“There was nothing that he enjoyed more than a social time with friends at dinner. He always entered into the spirit of the occasion and contributed his full share of merriment. And once aroused he showed a side of his character that few were acquainted with. He enjoyed jokes to the full measure, and was a pleasant tease. When he once had a joke on me he rung all the changes; and no one enjoyed a joke on himself more thoroughly than he did.

“In 1897, when I was a tenderfoot, recently arrived in Washington, he asked me to give up a dinner engagement with some gentlemen to fill up the table as an emergency man at a dinner to be given at the White House that night. I declined, saying I had a better thing—not knowing that an invitation from the White House was equivalent to a social command. This joke on me was a delight to him.

“When he was a guest at my house for several days, or a member of a house party, his flow of genial spirits began at the breakfast table and continued uninterrupted all day. He seemed to feel as if he were on a vacation, and had the joyous spirit of a big boy home from school, always looking after the comfort of others, with never, apparently, a thought for himself. An ideal home body was William McKinley, and the American fireside was a shrine of worship with him.

“At one of our house parties we had a flashlight photograph taken of the dinner guests. He was particularly fond of this dinner picture because it contained a splendid likeness of Mrs. McKinley.

“When McKinley laughed, he laughed heartily all over, and was a perfect boy in his enjoyment. In all the social visits to my home it was an inspiration to me to see the way he could throw off the cares of the day. It always made me feel twenty years younger to spend a social evening with him, and I cannot begin to measure the depth and value of this friendship, to me, entirely aside from his public career.

“He was never much inclined, I believe, to take an active part in athletics, though his simple, normal habits of life kept him always in excellent condition physically and mentally. He proved the enduring sturdiness of his frame by his hard service in the Civil War and by the tremendous amount of labour which he afterward put into the study and presentation of public questions.
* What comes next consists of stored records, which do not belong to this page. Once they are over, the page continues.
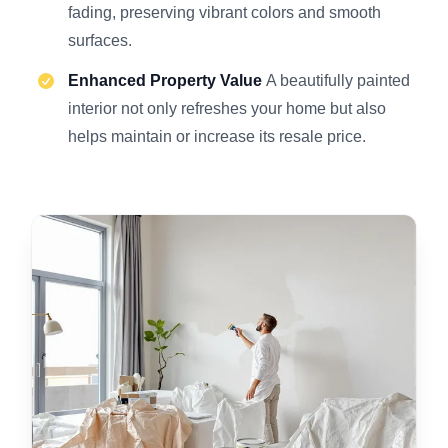
fading, preserving vibrant colors and smooth
surfaces.
Enhanced Property Value
A beautifully painted
interior not only refreshes your home but also
helps maintain or increase its resale price.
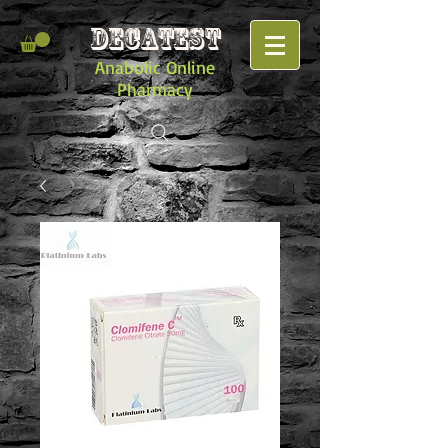
DECATEST
Anabolic Online
Pharmacy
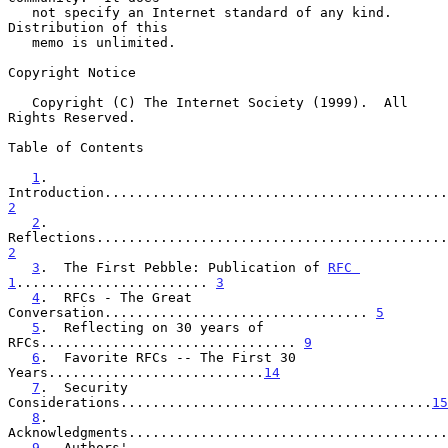
   not specify an Internet standard of any kind.  
Distribution of this

   memo is unlimited.

Copyright Notice

   Copyright (C) The Internet Society (1999).  All 
Rights Reserved.

Table of Contents

1
.  
2
2
.  
2
3
.  The First Pebble: Publication of 
RFC 
1
........................ 
3
4
.  RFCs - The Great 
Conversation................................. 
5
5
.  Reflecting on 30 years of 
RFCs................................ 
9
6
.  Favorite RFCs -- The First 30 
Years...........................
14
7
.  Security 
Considerations.......................................
15
8
.  
Acknowledgments........................................
9
.  Authors'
He was, of course, interested in the notable athletic contests that the college boys held, but it was as late as 1894 that he and I witnessed together our first game of football—a Princeton-Yale game at New York.

“It was a drizzling, cold day, but he watched every movement of the game from the clubhouse with as keen an interest as he gave to a debate in Congress.

“When some mysterious movement in a ‘pile up’ was made, he would turn and ask me about it, but I had to shake my head and confess it was my first game and that it was all Greek to me.

“He told me how he felt like the country boy who went to a college football game for the first time, to see the ‘real thing.’ When asked how he liked it, the country boy naïvely replied:

“‘They didn’t have no game; they got into a scrap and kept fightin’ all the time when they ought to have been playin ball.’